Wind turbines are something many Cape Vincent residents and officials don't want to see in their town. As YNN's Elizabeth Jeneault reports, many hope a proposed wind farm is not approved.
JEFFERSON COUNTY, N.Y. -- British Petroleum's proposed wind farm project has been stagnant. That's because representatives from the company say it may sell its wind power division. But in the process, Cape Vincent has been left in limbo.
"We need to bring some conclusion to whether or not this project is going to move forward because it really has a negative impact on the community because people don't know whether they can develop their land or what is going to be happening with the future of the community," said John Byrne, a Cape Vincent Board Member.
Officials and residents hoped to figure out that future at Monday night's meeting. BP filed last fall for a new state process that could overrule the town's local land use laws. However, because the company may sell, the application hasn't been worked on, leaving land owners stuck in the middle.
"They haven't had the ability to do with their land what they'd like to do because it's under contract with the wind developers," said Byrne.
The proposed project has truly divided the community through the years, as some believe landowners in the area should have never leased their land to BP.

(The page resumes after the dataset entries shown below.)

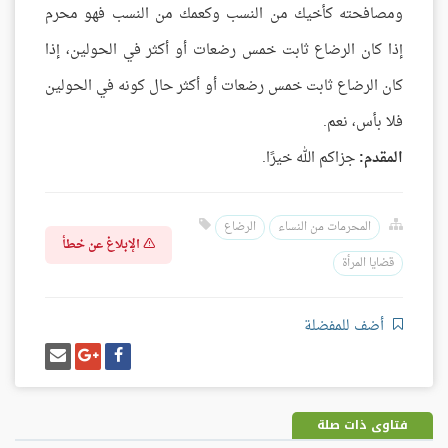
ومصافحته كأخيك من النسب وكعمك من النسب فهو محرم
إذا كان الرضاع ثابت خمس رضعات أو أكثر في الحولين، إذا
كان الرضاع ثابت خمس رضعات أو أكثر حال كونه في الحولين
فلا بأس، نعم.
المقدم:
جزاكم الله خيرًا.
المحرمات من النساء
الرضاع
الإبلاغ عن خطأ
قضايا المرأة
أضف للمفضلة
شارك
شارك
إرسل
على
على
إيميل
فيسبوك
غوغل
بلس
فتاوى ذات صلة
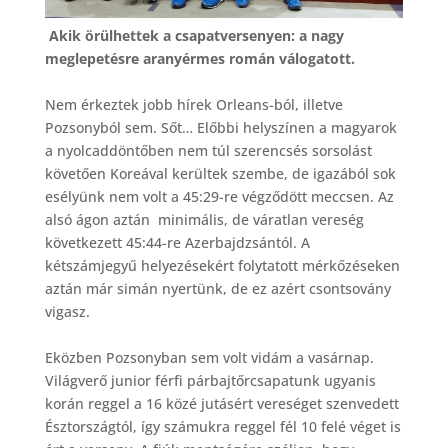
Akik örülhettek a csapatversenyen: a nagy
meglepetésre aranyérmes román válogatott.
Nem érkeztek jobb hírek Orleans-ból, illetve
Pozsonyból sem. Sőt… Előbbi helyszínen a magyarok
a nyolcaddöntőben nem túl szerencsés sorsolást
követően Koreával kerültek szembe, de igazából sok
esélyünk nem volt a 45:29-re végződött meccsen. Az
alsó ágon aztán minimális, de váratlan vereség
következett 45:44-re Azerbajdzsántól. A
kétszámjegyű helyezésekért folytatott mérkőzéseken
aztán már simán nyertünk, de ez azért csontsovány
vigasz.
Eközben Pozsonyban sem volt vidám a vasárnap.
Világverő junior férfi párbajtőrcsapatunk ugyanis
korán reggel a 16 közé jutásért vereséget szenvedett
Észtországtól, így számukra reggel fél 10 felé véget is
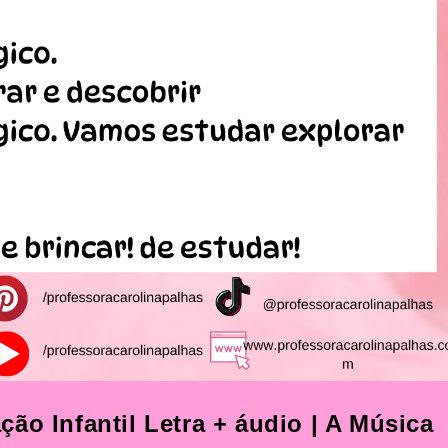
ão Infantil Letra + áudio | A Música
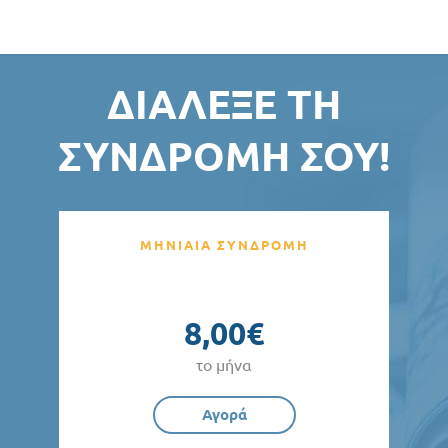
ΔΙΆΛΕΞΕ ΤΗ
ΣΥΝΔΡΟΜΉ ΣΟΥ!
ΜΗΝΙΑΙΑ ΣΥΝΔΡΟΜΗ
8,00€
το μήνα
Αγορά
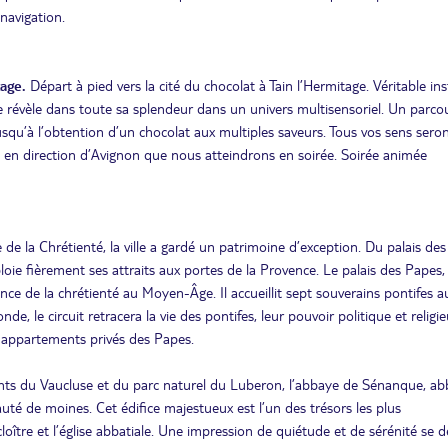
 navigation.
tage.
Départ à pied vers la cité du chocolat à Tain l’Hermitage. Véritable ins
e révèle dans toute sa splendeur dans un univers multisensoriel. Un parco
jusqu’à l’obtention d’un chocolat aux multiples saveurs. Tous vos sens sero
on en direction d’Avignon que nous atteindrons en soirée. Soirée animée
de la Chrétienté, la ville a gardé un patrimoine d’exception. Du palais de
oie fièrement ses attraits aux portes de la Provence. Le palais des Papes,
ce de la chrétienté au Moyen-Âge. Il accueillit sept souverains pontifes a
nde, le circuit retracera la vie des pontifes, leur pouvoir politique et religie
es appartements privés des Papes.
ts du Vaucluse et du parc naturel du Luberon, l’abbaye de Sénanque, a
té de moines. Cet édifice majestueux est l’un des trésors les plus
loître et l’église abbatiale. Une impression de quiétude et de sérénité se 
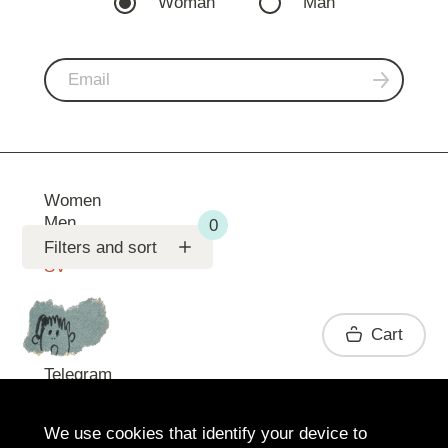
Woman
Man
Women
Men
Support
Filters and sort
SV
Contact
Cart
Telegram
We use cookies that identify your device to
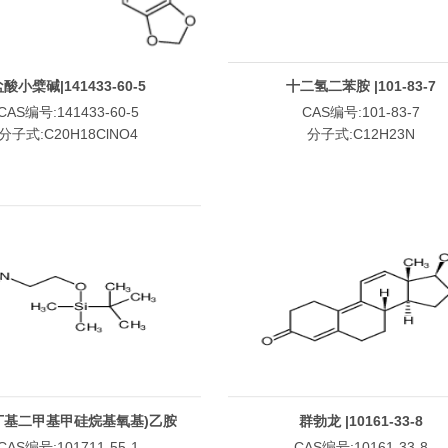
酸小檗碱|141433-60-5
十二氢二苯胺 |101-83-7
CAS编号:141433-60-5
CAS编号:101-83-7
分子式:C20H18ClNO4
分子式:C12H23N
叔丁基二甲基甲硅烷基氧基)乙胺
群勃龙 |10161-33-8
|101711-55-1
CAS编号:101711-55-1
CAS编号:10161-33-8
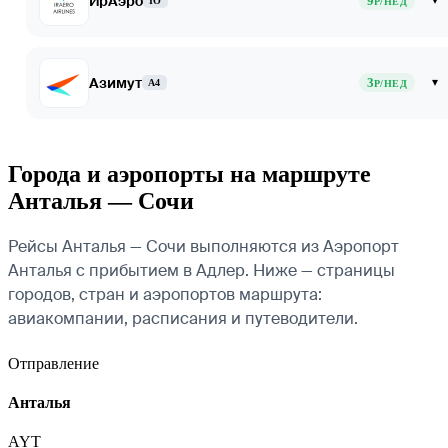
ИрАэро
9
▾
IO
Р/НЕД
Азимут
3
▾
A4
Р/НЕД
Города и аэропорты на маршруте
Анталья — Сочи
Рейсы Анталья — Сочи выполняются из Аэропорт
Анталья с прибытием в Адлер. Ниже — страницы
городов, стран и аэропортов маршрута:
авиакомпании, расписания и путеводители.
Отправление
Анталья
AYT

"It's going to ruin our view shed for 40 years or 20 years, whatever the life of the project is. It's going to have a lot of harm on wildlife," said Mary Donahue, a Depauville resident.
Although some locals are clearly opposed to the project, a local resident who didn't wish to be identified said he leased his land to BP several years ago and says he wishes the town board would just stop fighting the company. That's because he believes the wind farm could potentially bring him in a bunch more money. Either way, neither side wants to wait any longer.
"I think it's time for the community to move on whether the project is going to happen or not," said Byrne.
Although an exact end isn't in sight, BP's continued inactivity will eventually force the state to address the project's timeline. If BP doesn't do anything with the application by March, the state examiners say they'll have to look into closing the process.